++++ SOURCE DATA
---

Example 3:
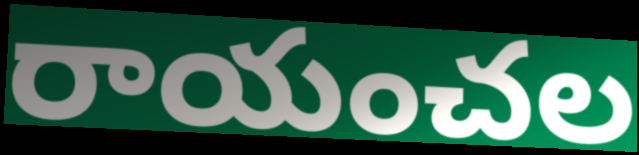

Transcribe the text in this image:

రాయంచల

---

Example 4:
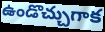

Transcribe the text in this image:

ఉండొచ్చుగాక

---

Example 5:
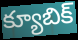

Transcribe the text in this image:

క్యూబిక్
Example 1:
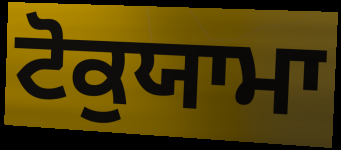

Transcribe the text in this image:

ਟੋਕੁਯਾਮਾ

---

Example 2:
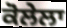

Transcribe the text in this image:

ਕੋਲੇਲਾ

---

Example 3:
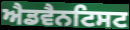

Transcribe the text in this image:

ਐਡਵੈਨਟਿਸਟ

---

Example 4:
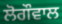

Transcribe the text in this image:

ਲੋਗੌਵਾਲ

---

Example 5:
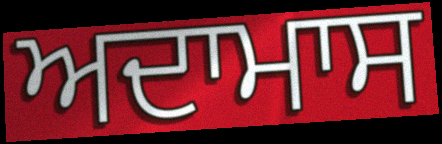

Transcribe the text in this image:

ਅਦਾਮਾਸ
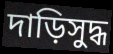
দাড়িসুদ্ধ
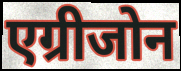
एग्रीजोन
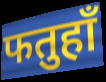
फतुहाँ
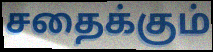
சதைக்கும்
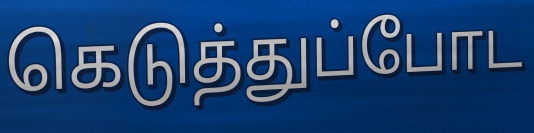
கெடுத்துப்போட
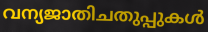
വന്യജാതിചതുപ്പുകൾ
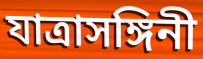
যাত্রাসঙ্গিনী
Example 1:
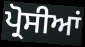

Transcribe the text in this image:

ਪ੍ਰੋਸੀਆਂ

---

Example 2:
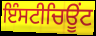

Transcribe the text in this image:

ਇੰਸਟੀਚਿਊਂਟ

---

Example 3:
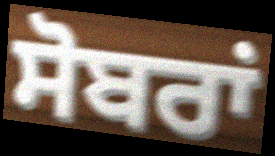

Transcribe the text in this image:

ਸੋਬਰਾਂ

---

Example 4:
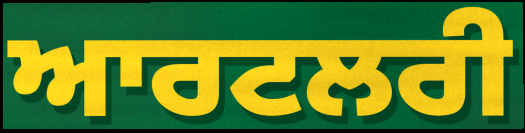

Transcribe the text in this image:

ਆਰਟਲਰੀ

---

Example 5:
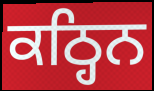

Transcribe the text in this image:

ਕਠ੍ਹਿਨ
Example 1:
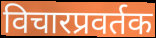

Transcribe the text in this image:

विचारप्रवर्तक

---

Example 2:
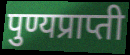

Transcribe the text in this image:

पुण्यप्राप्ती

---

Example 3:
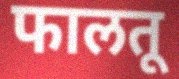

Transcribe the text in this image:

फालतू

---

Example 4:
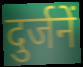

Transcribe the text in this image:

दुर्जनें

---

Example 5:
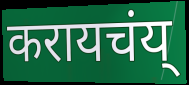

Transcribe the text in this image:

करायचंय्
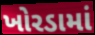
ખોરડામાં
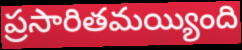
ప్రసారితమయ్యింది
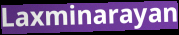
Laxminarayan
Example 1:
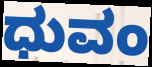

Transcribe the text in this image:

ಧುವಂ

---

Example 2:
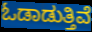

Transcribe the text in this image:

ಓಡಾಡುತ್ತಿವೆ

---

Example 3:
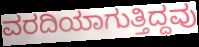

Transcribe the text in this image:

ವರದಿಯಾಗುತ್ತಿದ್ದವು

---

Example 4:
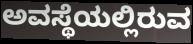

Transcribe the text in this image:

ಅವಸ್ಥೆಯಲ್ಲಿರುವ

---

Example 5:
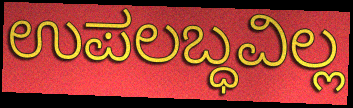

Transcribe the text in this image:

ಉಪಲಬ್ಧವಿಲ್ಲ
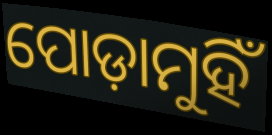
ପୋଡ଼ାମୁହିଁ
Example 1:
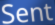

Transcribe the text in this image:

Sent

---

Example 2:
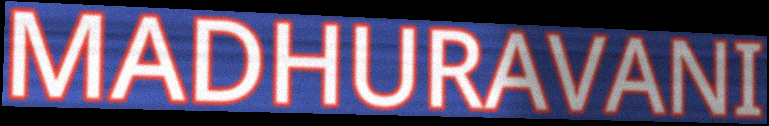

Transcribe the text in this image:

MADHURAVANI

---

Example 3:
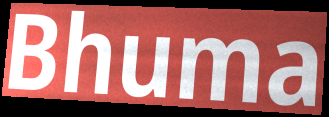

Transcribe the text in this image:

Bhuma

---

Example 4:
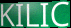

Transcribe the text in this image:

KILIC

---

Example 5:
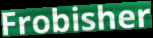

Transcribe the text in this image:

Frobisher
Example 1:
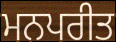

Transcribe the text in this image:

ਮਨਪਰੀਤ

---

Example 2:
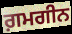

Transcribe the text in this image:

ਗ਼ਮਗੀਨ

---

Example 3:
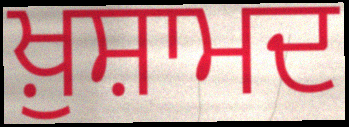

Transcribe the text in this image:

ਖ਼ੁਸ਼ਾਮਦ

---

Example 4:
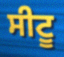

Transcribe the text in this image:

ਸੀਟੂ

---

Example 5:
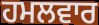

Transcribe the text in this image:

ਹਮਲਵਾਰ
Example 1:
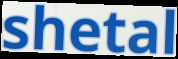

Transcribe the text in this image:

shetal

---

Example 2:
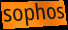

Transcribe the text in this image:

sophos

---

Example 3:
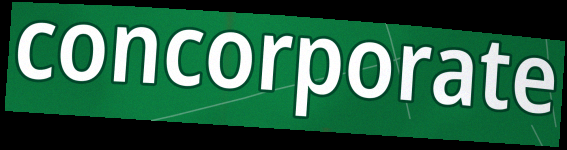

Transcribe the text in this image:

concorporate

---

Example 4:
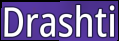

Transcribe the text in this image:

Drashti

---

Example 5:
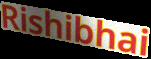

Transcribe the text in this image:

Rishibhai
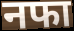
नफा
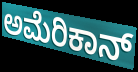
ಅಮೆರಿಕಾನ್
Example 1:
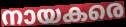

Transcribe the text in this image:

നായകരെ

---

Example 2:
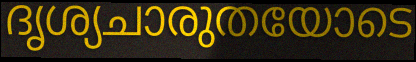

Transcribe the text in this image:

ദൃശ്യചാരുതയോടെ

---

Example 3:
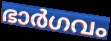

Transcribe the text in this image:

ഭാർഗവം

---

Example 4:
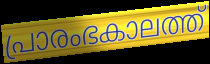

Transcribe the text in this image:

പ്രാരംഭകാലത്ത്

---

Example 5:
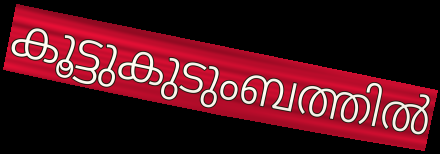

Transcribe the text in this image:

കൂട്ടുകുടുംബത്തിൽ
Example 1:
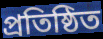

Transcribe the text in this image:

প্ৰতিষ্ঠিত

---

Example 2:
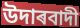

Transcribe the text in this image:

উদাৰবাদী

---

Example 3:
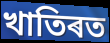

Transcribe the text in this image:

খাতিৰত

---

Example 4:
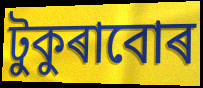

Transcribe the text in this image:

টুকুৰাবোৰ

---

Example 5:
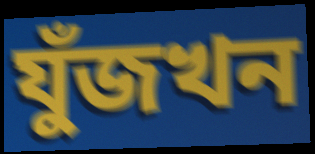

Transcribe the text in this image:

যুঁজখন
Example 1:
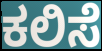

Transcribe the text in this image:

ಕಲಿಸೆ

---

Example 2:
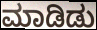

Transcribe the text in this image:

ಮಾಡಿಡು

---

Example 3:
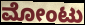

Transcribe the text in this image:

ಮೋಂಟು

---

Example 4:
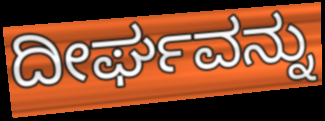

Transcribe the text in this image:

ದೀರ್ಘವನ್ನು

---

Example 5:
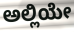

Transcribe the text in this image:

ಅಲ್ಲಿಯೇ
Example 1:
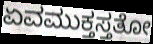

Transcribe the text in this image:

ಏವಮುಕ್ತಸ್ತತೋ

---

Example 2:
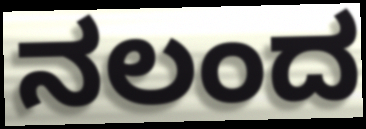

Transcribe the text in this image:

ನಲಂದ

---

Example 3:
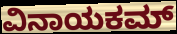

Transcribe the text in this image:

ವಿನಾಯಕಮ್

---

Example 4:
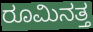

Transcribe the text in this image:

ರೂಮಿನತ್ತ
++++++++
▶ TASK GOAL
Please set down every line of the data above precisely, dropping the images.

▶ SOLUTION TO THIS EXERCISE
---

Example 3:

Transcribe the text in this image:

రాయంచల

---

Example 4:

Transcribe the text in this image:

ఉండొచ్చుగాక

---

Example 5:

Transcribe the text in this image:

క్యూబిక్
Example 1:

Transcribe the text in this image:

ਟੋਕੁਯਾਮਾ

---

Example 2:

Transcribe the text in this image:

ਕੋਲੇਲਾ

---

Example 3:

Transcribe the text in this image:

ਐਡਵੈਨਟਿਸਟ

---

Example 4:

Transcribe the text in this image:

ਲੋਗੌਵਾਲ

---

Example 5:

Transcribe the text in this image:

ਅਦਾਮਾਸ
দাড়িসুদ্ধ
एग्रीजोन
फतुहाँ
சதைக்கும்
கெடுத்துப்போட
വന്യജാതിചതുപ്പുകൾ
যাত্রাসঙ্গিনী
Example 1:

Transcribe the text in this image:

ਪ੍ਰੋਸੀਆਂ

---

Example 2:

Transcribe the text in this image:

ਇੰਸਟੀਚਿਊਂਟ

---

Example 3:

Transcribe the text in this image:

ਸੋਬਰਾਂ

---

Example 4:

Transcribe the text in this image:

ਆਰਟਲਰੀ

---

Example 5:

Transcribe the text in this image:

ਕਠ੍ਹਿਨ
Example 1:

Transcribe the text in this image:

विचारप्रवर्तक

---

Example 2:

Transcribe the text in this image:

पुण्यप्राप्ती

---

Example 3:

Transcribe the text in this image:

फालतू

---

Example 4:

Transcribe the text in this image:

दुर्जनें

---

Example 5:

Transcribe the text in this image:

करायचंय्
ખોરડામાં
ప్రసారితమయ్యింది
Laxminarayan
Example 1:

Transcribe the text in this image:

ಧುವಂ

---

Example 2:

Transcribe the text in this image:

ಓಡಾಡುತ್ತಿವೆ

---

Example 3:

Transcribe the text in this image:

ವರದಿಯಾಗುತ್ತಿದ್ದವು

---

Example 4:

Transcribe the text in this image:

ಅವಸ್ಥೆಯಲ್ಲಿರುವ

---

Example 5:

Transcribe the text in this image:

ಉಪಲಬ್ಧವಿಲ್ಲ
ପୋଡ଼ାମୁହିଁ
Example 1:

Transcribe the text in this image:

Sent

---

Example 2:

Transcribe the text in this image:

MADHURAVANI

---

Example 3:

Transcribe the text in this image:

Bhuma

---

Example 4:

Transcribe the text in this image:

KILIC

---

Example 5:

Transcribe the text in this image:

Frobisher
Example 1:

Transcribe the text in this image:

ਮਨਪਰੀਤ

---

Example 2:

Transcribe the text in this image:

ਗ਼ਮਗੀਨ

---

Example 3:

Transcribe the text in this image:

ਖ਼ੁਸ਼ਾਮਦ

---

Example 4:

Transcribe the text in this image:

ਸੀਟੂ

---

Example 5:

Transcribe the text in this image:

ਹਮਲਵਾਰ
Example 1:

Transcribe the text in this image:

shetal

---

Example 2:

Transcribe the text in this image:

sophos

---

Example 3:

Transcribe the text in this image:

concorporate

---

Example 4:

Transcribe the text in this image:

Drashti

---

Example 5:

Transcribe the text in this image:

Rishibhai
नफा
ಅಮೆರಿಕಾನ್
Example 1:

Transcribe the text in this image:

നായകരെ

---

Example 2:

Transcribe the text in this image:

ദൃശ്യചാരുതയോടെ

---

Example 3:

Transcribe the text in this image:

ഭാർഗവം

---

Example 4:

Transcribe the text in this image:

പ്രാരംഭകാലത്ത്

---

Example 5:

Transcribe the text in this image:

കൂട്ടുകുടുംബത്തിൽ
Example 1:

Transcribe the text in this image:

প্ৰতিষ্ঠিত

---

Example 2:

Transcribe the text in this image:

উদাৰবাদী

---

Example 3:

Transcribe the text in this image:

খাতিৰত

---

Example 4:

Transcribe the text in this image:

টুকুৰাবোৰ

---

Example 5:

Transcribe the text in this image:

যুঁজখন
Example 1:

Transcribe the text in this image:

ಕಲಿಸೆ

---

Example 2:

Transcribe the text in this image:

ಮಾಡಿಡು

---

Example 3:

Transcribe the text in this image:

ಮೋಂಟು

---

Example 4:

Transcribe the text in this image:

ದೀರ್ಘವನ್ನು

---

Example 5:

Transcribe the text in this image:

ಅಲ್ಲಿಯೇ
Example 1:

Transcribe the text in this image:

ಏವಮುಕ್ತಸ್ತತೋ

---

Example 2:

Transcribe the text in this image:

ನಲಂದ

---

Example 3:

Transcribe the text in this image:

ವಿನಾಯಕಮ್

---

Example 4:

Transcribe the text in this image:

ರೂಮಿನತ್ತ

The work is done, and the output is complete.